Gary Agnew, CEO & Co-Founder of Ideon Technologies, offers the following comparison regarding the need to increase production by more sustainable techniques: “Similar to how medical imaging like x-rays and computed tomography (CT) scans have enabled keyhole surgery in the human body, the same opportunity lies with cosmic-ray muography.” He adds that “by leveraging cosmic-ray muography, along with new AI algorithms and geostatistical methods, mining companies can better target subsurface deposits and develop more detailed 3D density profiles of subsurface anomalies.”

Agnew notes that through broader insights into those anomalies, “mining companies can reduce their drilling activity and carbon footprint by ten times and identify exploration targets with 95% or higher certainty. Moreover, in a fast-moving global supply chain, mining companies have to be more resourceful in their exploration efforts to get minerals to market. Using cosmic-ray muography can help these companies save time and improve the economics of exploration.”

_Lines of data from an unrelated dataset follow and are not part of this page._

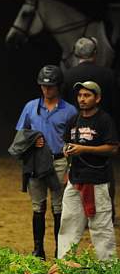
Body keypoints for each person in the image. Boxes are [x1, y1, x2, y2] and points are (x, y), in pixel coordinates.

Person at [14, 65, 77, 260]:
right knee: (37, 206)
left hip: (59, 161)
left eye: (50, 86)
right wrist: (32, 141)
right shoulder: (31, 107)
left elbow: (75, 141)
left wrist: (70, 168)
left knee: (59, 208)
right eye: (43, 86)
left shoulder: (70, 111)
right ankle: (38, 249)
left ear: (59, 86)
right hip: (36, 162)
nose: (46, 90)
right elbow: (20, 135)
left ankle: (60, 249)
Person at [58, 81, 118, 260]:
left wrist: (84, 149)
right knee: (68, 224)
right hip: (75, 179)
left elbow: (113, 148)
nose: (82, 99)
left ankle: (107, 270)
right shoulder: (73, 120)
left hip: (98, 180)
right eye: (80, 96)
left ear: (97, 98)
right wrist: (67, 149)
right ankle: (64, 267)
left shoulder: (104, 120)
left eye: (87, 95)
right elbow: (67, 142)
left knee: (101, 227)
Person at [62, 37, 118, 220]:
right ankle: (108, 210)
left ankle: (80, 213)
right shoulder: (108, 74)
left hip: (76, 127)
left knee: (75, 168)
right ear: (95, 54)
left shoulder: (68, 75)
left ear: (76, 54)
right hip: (103, 127)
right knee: (105, 170)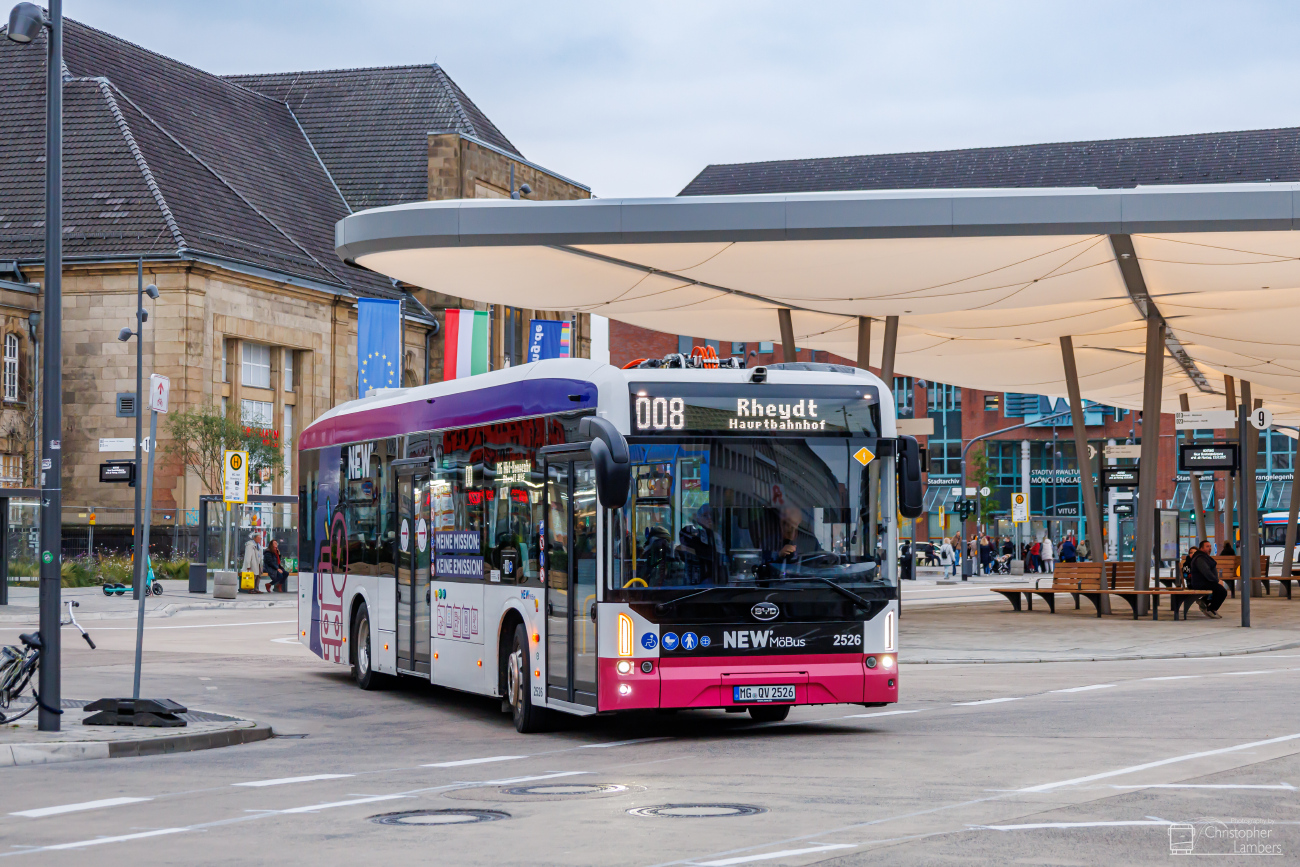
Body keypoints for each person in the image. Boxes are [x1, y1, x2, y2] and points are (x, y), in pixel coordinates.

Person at [1188, 539, 1227, 618]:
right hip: (1201, 583)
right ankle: (1211, 609)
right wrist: (1217, 581)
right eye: (1207, 546)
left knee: (1220, 589)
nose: (1209, 548)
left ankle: (1205, 602)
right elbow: (1206, 572)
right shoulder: (1200, 558)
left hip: (1205, 582)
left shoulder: (1204, 557)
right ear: (1201, 548)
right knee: (1222, 591)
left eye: (1210, 546)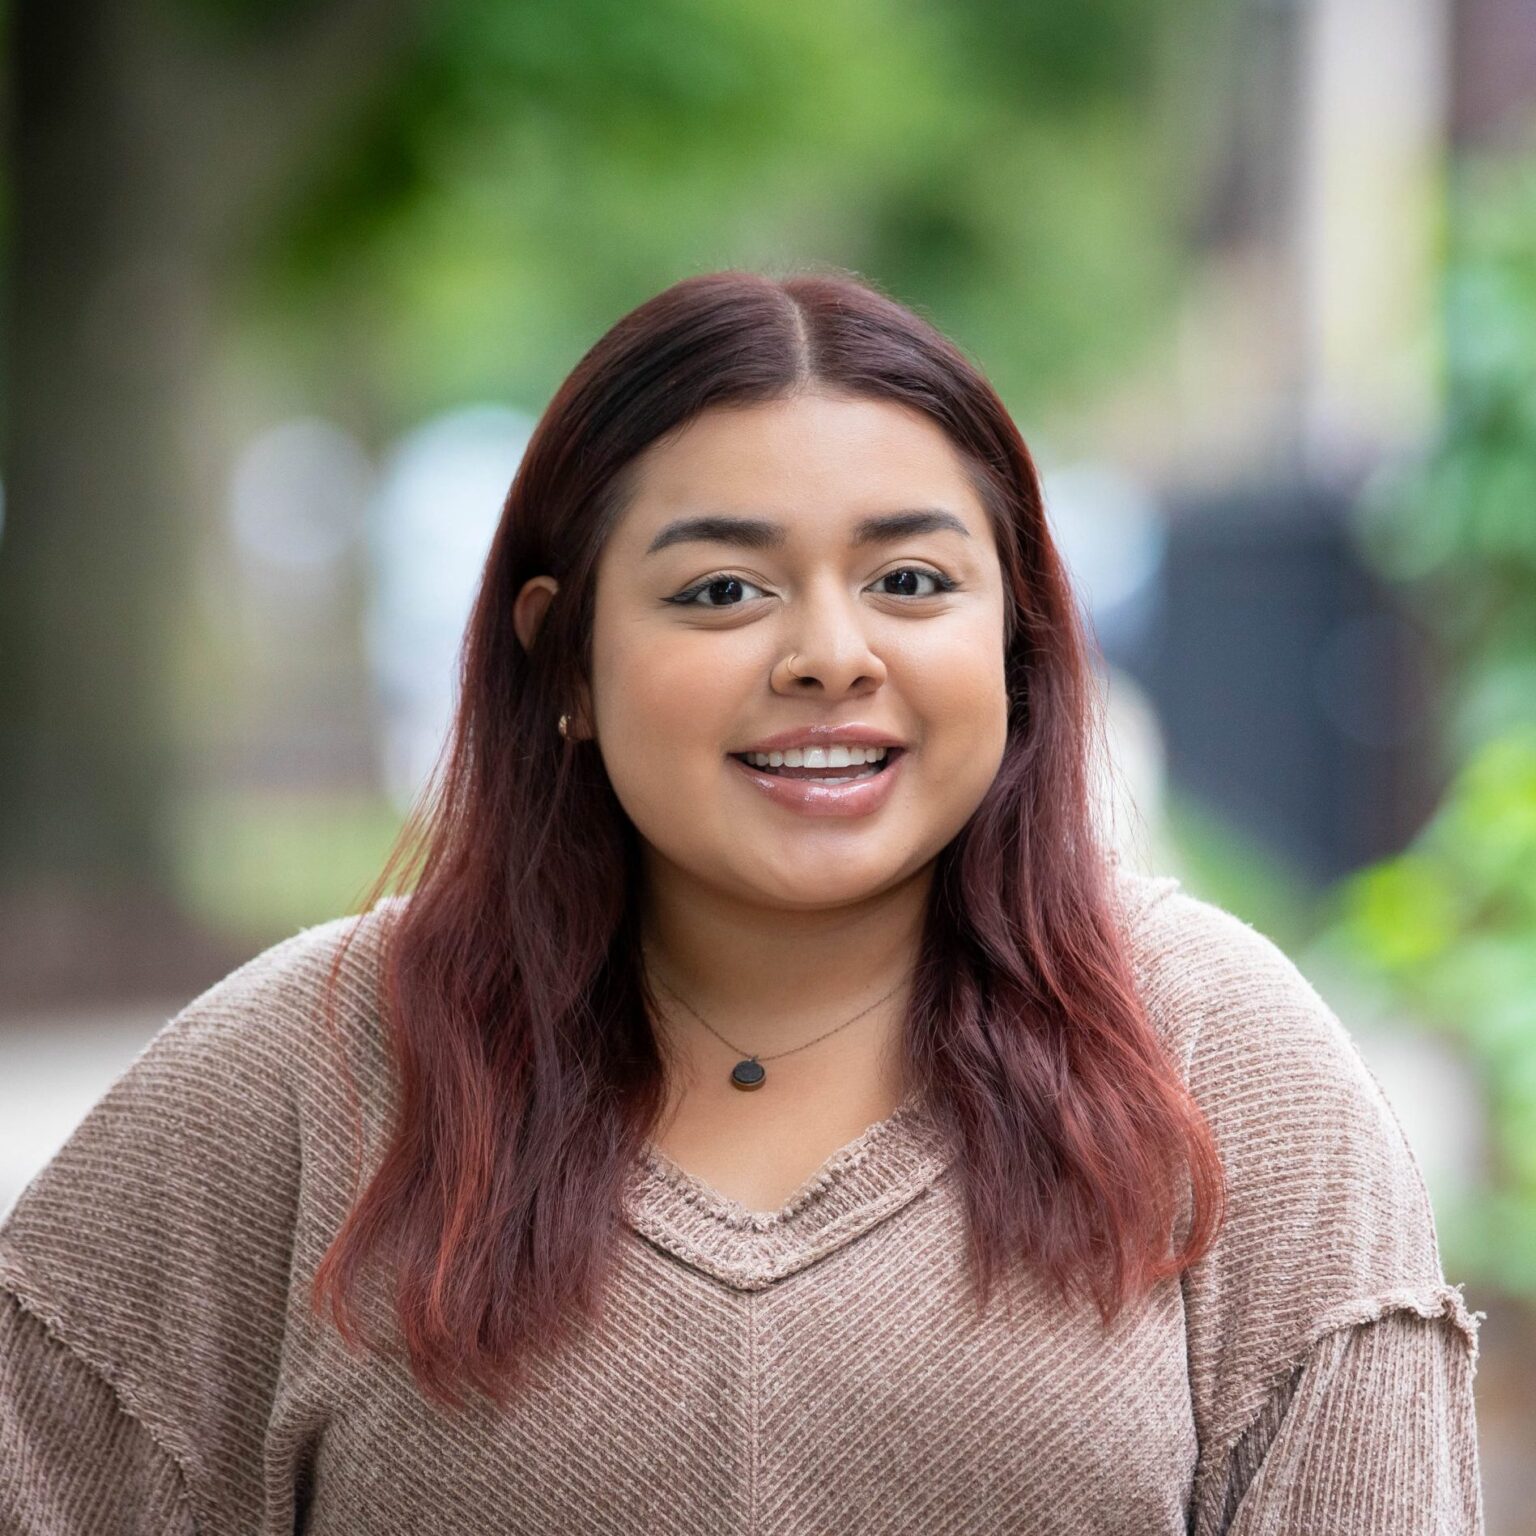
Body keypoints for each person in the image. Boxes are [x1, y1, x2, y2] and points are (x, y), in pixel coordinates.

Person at [0, 269, 1485, 1534]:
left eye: (912, 581)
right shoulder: (305, 1075)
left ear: (1019, 640)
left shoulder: (1227, 1068)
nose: (831, 655)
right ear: (562, 656)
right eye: (722, 592)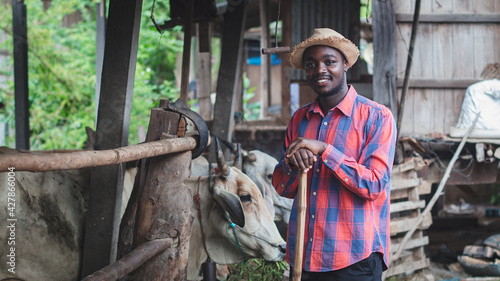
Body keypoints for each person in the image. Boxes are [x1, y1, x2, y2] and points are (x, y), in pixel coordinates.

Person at [272, 28, 397, 281]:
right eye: (311, 64)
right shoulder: (299, 119)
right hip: (304, 256)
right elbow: (282, 187)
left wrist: (325, 150)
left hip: (355, 258)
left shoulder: (376, 117)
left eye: (330, 61)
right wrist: (293, 165)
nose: (320, 70)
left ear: (346, 64)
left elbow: (374, 185)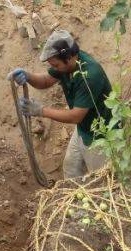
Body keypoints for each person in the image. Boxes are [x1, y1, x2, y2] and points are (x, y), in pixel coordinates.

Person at [10, 30, 112, 179]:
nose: (55, 68)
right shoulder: (67, 65)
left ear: (68, 57)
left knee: (101, 180)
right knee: (71, 170)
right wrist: (27, 76)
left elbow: (75, 116)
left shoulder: (90, 75)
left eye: (56, 65)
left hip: (100, 136)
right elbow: (45, 80)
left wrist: (40, 110)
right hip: (84, 129)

Around the world, there is a growing understanding that a clean energy transition will require countries to secure essential mineral supply chains and process these minerals more efficiently than competitors to shift away from traditional energy sources. As a result, in Canada’s 2022 Budget, the federal government unveiled plans to implement the nation’s first Critical Minerals Strategy (CMS) to capitalize on the growing international need for key minerals. As part of the Budget and the CMS, CA$79.2 million has been allocated to building publicly available integrated data sets that are intended to inform critical mineral exploration and development. In addition, the federal government has set up a new 30% Critical Mineral Exploration Tax Credit for specified mineral exploration expenses incurred in Canada.

From a mining exploration perspective, Agnew notes, “the recent federal government measures are positive because the mining industry and technology developers will have more opportunity to gather insights from new data sets and collaborate on exploration projects. Complementary measures such as the tax credit also create the right incentives to adopt new technologies that should allow mining companies to make data-driven decisions and drive sustainable growth in the sector.”